Souveraineté énergétique : la course au lithium dans le Massif central divise
Le Massif central est-il l’eldorado du lithium ? Les scientifiques, plus mesurés, considèrent que le potentiel de la région est « plus qu’honorable » mais les projets d’exploitation nourrissent autant d’espoir économique que d’inquiétude environnementale.
À Échassières, dans l’Allier, le groupe de minéraux Imerys est à l’origine du projet « Emili », visant à extraire le précieux métal sur son site de Beauvoir pour aider l’Europe à limiter sa dépendance vis-à-vis de la Chine, dans un contexte de forte demande pour les voitures électriques équipées de batteries au lithium.
« C’est un projet structurant pour le département de l’Allier puisqu’il devrait induire environ mille emplois directs et indirects, mais c’est aussi un projet très important pour la France au titre de la réindustrialisation et de la souveraineté énergétique », affirme la préfète du département Pascale Trimbach.
Sous la carrière blanchâtre de kaolin qu’Imerys exploite depuis 2005, dort un gisement de 118 millions de tonnes de minerai contenant du lithium. Sa présence est liée à la formation d’anciennes chaînes de montagne il y a plus de 300 millions d’années. « On sait qu’on est sur un gisement d’intérêt européen, voire mondial », assure Christopher Heymann, directeur du site.
Près de 80 sondages ont été réalisés pour le modéliser, mais sa profondeur reste encore à préciser : « les volumes et les teneurs devraient être revus à la hausse » souligne le responsable. Imerys prévoit de produire de l’hydroxyde de lithium pour 700 000 voitures par an (soit 35 % de l’objectif du gouvernement) à partir de 2028, pour au moins 25 ans.
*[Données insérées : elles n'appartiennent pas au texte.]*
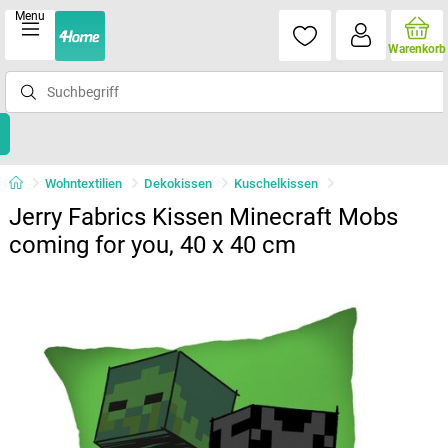
Menu
Warenkorb
Wohntextilien
Dekokissen
Kuschelkissen
Jerry Fabrics Kissen Minecraft Mobs
coming for you, 40 x 40 cm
Une usine de conversion sera installée près de Montluçon, à une quarantaine de kilomètres.
Le Bureau de recherches géologiques et minières (BRGM) avait déjà identifié en 2018 le potentiel de la région, avant que l’Élysée ne demande un inventaire des ressources minières pour décarboner l’économie – comme le lithium. « Ce qui est connu, c’est le nord du Massif central, le long d’une bande qui va globalement du Limousin jusque dans l’Allier. On en connait aussi en Bretagne. On a aussi du lithium présent dans des saumures (eaux chaudes souterraines) dans la plaine d’Alsace et le Massif central », explique Eric Gloaguen, géologue au BRGM. « Au niveau européen, la France se situe très, très bien », affirme-t-il.
SUV électriques
Un autre gisement a été identifié dans le Limousin à Montebras, où était déjà exploitée la seule mine de lithium de France. « La France a un potentiel plus qu’honorable qui reste à démontrer quand il y aura quelque chose en exploitation et si tous les paramètres sociétaux et environnementaux le permettent », selon le chercheur.
Le projet d’Échassières, qui va faire l’objet d’un débat public au printemps, suscite des craintes localement. « Nous redoutons la baisse du niveau de la nappe, il y a la question de la quantité d’eau utilisée par la mine et de toutes les pollutions liées à ce projet », résume Jacques Morisot de l’association « Préservons la forêt des Colettes », très inquiet pour la forêt à proximité et plus largement pour l’économie locale qui, au-delà de l’industrie, repose sur l’agriculture et le tourisme. « On veut faire ce projet de mine pour équiper un nombre extravagant de SUV électriques mais (…) est-ce cela qu’il faut faire en termes de mobilité en respectant la planète ? » interroge le militant.
Imerys « entend les inquiétudes et essaye d’y répondre en faisant des études d’impact : on va mesurer le comportement des nappes sur un an et on inscrit le projet dans cette modélisation », rassure Christopher Heymann, affirmant qu’aucun forage ne sera réalisé sous la forêt et que le minerai sera transporté par canalisation et voie ferrée.
Les mêmes craintes affleurent dans le Puy-de-Dôme voisin, où les maires de trois communes – Parent, Coudes et Vic-le-Comte – ont fait voter des délibérations contre un projet de la société Sudmine, cette fois dans les saumures. Sudmine a déposé une demande de permis de recherche qui a fait l’objet d’une consultation publique jusqu’au 30 octobre et une réunion publique a été organisée. « Nous n’avons pas eu de réponses à nos questions. Certaines recherches se feraient dans le centre urbain de ma commune, ce qui pose problème. Nous redoutons l’impact sur l’eau alors que nous avons déjà des problèmes à ce niveau-là », affirme Laurys Le Marrec, maire de Coudes.